Work order
Keep only those lines of the records that contain the string "dear", treating uppercase and lowercase as distinct.
[Extracted data Boundary: Start]
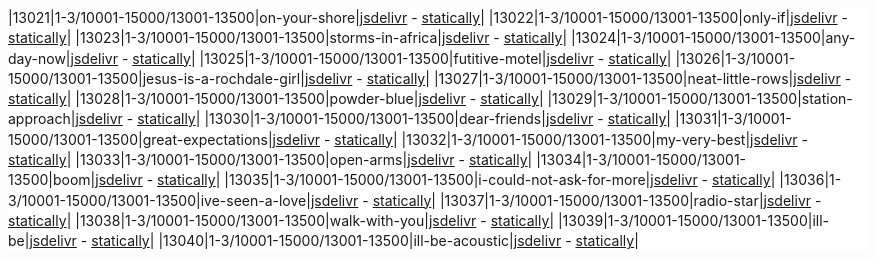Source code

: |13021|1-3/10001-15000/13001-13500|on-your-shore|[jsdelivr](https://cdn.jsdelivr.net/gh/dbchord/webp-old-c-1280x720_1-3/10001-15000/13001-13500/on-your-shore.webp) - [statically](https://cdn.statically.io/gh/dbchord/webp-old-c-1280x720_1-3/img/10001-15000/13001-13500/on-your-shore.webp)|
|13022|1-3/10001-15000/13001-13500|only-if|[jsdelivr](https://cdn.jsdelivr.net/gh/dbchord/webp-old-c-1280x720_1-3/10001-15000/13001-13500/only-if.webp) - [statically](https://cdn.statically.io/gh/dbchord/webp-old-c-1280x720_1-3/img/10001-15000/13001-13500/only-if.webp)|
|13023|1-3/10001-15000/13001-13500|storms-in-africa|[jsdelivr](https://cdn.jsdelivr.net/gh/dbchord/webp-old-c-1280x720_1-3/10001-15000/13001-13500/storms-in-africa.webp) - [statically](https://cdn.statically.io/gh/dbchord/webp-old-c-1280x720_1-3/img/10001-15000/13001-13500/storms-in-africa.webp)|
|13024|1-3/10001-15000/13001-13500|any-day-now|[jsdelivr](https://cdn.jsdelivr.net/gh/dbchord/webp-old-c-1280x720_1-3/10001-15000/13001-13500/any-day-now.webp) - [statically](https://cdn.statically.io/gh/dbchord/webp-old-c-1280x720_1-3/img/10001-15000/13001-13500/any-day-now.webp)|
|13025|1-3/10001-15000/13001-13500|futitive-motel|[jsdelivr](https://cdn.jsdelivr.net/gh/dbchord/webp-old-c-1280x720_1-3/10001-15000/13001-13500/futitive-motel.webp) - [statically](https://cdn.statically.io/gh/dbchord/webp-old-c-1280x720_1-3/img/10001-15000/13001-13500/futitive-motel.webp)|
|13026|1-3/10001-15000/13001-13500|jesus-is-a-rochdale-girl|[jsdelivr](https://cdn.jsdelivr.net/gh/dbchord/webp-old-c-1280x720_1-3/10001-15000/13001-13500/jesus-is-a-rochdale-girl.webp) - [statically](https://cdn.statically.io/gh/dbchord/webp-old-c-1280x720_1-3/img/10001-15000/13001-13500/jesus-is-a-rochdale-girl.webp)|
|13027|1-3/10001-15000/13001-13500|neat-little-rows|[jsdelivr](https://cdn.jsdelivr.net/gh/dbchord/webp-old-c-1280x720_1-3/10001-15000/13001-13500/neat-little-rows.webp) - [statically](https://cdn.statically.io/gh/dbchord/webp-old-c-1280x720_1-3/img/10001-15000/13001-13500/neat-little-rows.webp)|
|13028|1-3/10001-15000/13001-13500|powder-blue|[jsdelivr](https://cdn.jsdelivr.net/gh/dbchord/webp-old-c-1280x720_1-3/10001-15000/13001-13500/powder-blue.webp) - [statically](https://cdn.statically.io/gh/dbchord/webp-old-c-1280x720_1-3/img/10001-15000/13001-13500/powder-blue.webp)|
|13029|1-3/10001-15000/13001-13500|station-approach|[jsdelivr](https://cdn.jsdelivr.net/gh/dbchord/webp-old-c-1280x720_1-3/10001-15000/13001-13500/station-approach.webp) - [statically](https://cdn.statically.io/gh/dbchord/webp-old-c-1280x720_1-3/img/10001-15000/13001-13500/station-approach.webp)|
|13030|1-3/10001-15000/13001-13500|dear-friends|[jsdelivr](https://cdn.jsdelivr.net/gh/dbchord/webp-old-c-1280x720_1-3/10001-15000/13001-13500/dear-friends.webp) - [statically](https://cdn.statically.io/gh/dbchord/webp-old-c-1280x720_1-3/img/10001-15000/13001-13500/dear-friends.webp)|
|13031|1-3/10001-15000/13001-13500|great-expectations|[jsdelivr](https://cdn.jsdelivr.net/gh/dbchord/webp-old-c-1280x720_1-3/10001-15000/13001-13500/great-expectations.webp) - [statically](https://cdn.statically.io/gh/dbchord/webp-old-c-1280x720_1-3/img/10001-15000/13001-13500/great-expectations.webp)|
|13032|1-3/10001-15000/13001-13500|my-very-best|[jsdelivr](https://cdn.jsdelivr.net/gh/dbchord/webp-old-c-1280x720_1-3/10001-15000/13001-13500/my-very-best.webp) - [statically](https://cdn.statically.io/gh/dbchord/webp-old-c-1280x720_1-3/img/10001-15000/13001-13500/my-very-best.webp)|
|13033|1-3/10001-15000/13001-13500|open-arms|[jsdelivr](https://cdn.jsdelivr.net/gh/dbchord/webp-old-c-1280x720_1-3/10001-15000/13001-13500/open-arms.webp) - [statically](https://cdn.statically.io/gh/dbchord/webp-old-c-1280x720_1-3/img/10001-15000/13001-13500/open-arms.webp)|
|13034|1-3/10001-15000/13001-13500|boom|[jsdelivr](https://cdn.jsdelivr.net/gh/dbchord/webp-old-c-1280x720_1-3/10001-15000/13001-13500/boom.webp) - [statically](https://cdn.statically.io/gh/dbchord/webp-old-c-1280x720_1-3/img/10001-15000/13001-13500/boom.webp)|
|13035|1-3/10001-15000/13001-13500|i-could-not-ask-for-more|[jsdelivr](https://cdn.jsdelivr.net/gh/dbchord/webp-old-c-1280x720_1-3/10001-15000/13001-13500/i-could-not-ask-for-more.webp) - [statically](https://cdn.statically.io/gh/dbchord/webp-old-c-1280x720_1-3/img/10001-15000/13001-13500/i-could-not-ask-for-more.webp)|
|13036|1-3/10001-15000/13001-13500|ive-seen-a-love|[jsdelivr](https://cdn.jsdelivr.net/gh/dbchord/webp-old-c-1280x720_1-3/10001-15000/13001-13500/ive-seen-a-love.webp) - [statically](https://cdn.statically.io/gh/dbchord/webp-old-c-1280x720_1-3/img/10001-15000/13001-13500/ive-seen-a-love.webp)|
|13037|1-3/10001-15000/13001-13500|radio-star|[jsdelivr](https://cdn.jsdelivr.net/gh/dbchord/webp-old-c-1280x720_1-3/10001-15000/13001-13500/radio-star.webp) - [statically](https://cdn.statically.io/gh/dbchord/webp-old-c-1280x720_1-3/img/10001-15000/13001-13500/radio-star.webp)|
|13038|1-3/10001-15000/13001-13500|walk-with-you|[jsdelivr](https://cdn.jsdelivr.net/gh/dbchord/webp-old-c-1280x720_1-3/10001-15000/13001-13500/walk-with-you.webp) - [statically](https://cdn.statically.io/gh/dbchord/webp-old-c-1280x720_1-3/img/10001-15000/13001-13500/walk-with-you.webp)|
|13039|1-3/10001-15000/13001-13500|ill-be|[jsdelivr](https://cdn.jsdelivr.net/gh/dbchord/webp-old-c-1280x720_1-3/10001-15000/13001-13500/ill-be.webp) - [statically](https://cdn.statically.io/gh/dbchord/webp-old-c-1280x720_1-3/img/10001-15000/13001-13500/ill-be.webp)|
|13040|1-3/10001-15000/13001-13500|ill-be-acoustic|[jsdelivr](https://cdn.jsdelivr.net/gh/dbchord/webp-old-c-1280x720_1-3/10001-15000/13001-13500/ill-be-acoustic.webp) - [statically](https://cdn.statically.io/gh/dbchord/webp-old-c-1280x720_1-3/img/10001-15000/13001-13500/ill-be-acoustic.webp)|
[Extracted data Boundary: End]
Answer section
|13030|1-3/10001-15000/13001-13500|dear-friends|[jsdelivr](https://cdn.jsdelivr.net/gh/dbchord/webp-old-c-1280x720_1-3/10001-15000/13001-13500/dear-friends.webp) - [statically](https://cdn.statically.io/gh/dbchord/webp-old-c-1280x720_1-3/img/10001-15000/13001-13500/dear-friends.webp)|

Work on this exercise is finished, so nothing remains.